[Dataset entries]
┄┄┄┄┄┄┄┄┄┄
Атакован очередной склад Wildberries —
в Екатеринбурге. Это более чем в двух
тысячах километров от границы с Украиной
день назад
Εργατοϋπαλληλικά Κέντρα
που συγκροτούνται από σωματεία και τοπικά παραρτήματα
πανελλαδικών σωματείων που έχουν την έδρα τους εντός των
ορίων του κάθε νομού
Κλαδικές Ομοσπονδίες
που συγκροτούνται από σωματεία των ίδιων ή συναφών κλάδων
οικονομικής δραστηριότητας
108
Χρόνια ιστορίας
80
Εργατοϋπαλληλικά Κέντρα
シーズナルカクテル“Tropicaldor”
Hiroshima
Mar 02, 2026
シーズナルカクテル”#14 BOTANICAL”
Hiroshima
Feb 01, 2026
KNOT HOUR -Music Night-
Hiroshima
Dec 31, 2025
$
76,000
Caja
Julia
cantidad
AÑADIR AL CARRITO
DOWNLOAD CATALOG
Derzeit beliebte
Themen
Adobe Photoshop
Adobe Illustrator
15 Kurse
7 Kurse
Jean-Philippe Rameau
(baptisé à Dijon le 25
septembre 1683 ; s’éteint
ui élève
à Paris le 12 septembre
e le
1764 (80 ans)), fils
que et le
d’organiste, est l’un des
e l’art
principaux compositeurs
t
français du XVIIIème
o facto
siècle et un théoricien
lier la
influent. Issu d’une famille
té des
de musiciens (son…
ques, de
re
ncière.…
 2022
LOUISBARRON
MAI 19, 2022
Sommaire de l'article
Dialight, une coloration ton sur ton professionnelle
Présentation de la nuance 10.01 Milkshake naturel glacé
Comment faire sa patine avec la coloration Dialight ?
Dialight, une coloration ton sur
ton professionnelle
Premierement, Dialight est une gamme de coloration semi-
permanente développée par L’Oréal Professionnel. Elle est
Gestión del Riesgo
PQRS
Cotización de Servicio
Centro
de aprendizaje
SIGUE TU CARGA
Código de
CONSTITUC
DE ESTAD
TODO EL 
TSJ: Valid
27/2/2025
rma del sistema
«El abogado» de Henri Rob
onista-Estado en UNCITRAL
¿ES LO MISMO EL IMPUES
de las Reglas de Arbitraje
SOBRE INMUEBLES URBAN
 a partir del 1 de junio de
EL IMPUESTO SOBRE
┄┄┄┄┄┄┄┄┄┄
* Problem to work on: Can you copy out every line of the entries above, keeping each character the same?

* Response:
Атакован очередной склад Wildberries —
в Екатеринбурге. Это более чем в двух
тысячах километров от границы с Украиной
день назад
Εργατοϋπαλληλικά Κέντρα
που συγκροτούνται από σωματεία και τοπικά παραρτήματα
πανελλαδικών σωματείων που έχουν την έδρα τους εντός των
ορίων του κάθε νομού
Κλαδικές Ομοσπονδίες
που συγκροτούνται από σωματεία των ίδιων ή συναφών κλάδων
οικονομικής δραστηριότητας
108
Χρόνια ιστορίας
80
Εργατοϋπαλληλικά Κέντρα
シーズナルカクテル“Tropicaldor”
Hiroshima
Mar 02, 2026
シーズナルカクテル”#14 BOTANICAL”
Hiroshima
Feb 01, 2026
KNOT HOUR -Music Night-
Hiroshima
Dec 31, 2025
$
76,000
Caja
Julia
cantidad
AÑADIR AL CARRITO
DOWNLOAD CATALOG
Derzeit beliebte
Themen
Adobe Photoshop
Adobe Illustrator
15 Kurse
7 Kurse
Jean-Philippe Rameau
(baptisé à Dijon le 25
septembre 1683 ; s’éteint
ui élève
à Paris le 12 septembre
e le
1764 (80 ans)), fils
que et le
d’organiste, est l’un des
e l’art
principaux compositeurs
t
français du XVIIIème
o facto
siècle et un théoricien
lier la
influent. Issu d’une famille
té des
de musiciens (son…
ques, de
re
ncière.…
 2022
LOUISBARRON
MAI 19, 2022
Sommaire de l'article
Dialight, une coloration ton sur ton professionnelle
Présentation de la nuance 10.01 Milkshake naturel glacé
Comment faire sa patine avec la coloration Dialight ?
Dialight, une coloration ton sur
ton professionnelle
Premierement, Dialight est une gamme de coloration semi-
permanente développée par L’Oréal Professionnel. Elle est
Gestión del Riesgo
PQRS
Cotización de Servicio
Centro
de aprendizaje
SIGUE TU CARGA
Código de
CONSTITUC
DE ESTAD
TODO EL 
TSJ: Valid
27/2/2025
rma del sistema
«El abogado» de Henri Rob
onista-Estado en UNCITRAL
¿ES LO MISMO EL IMPUES
de las Reglas de Arbitraje
SOBRE INMUEBLES URBAN
 a partir del 1 de junio de
EL IMPUESTO SOBRE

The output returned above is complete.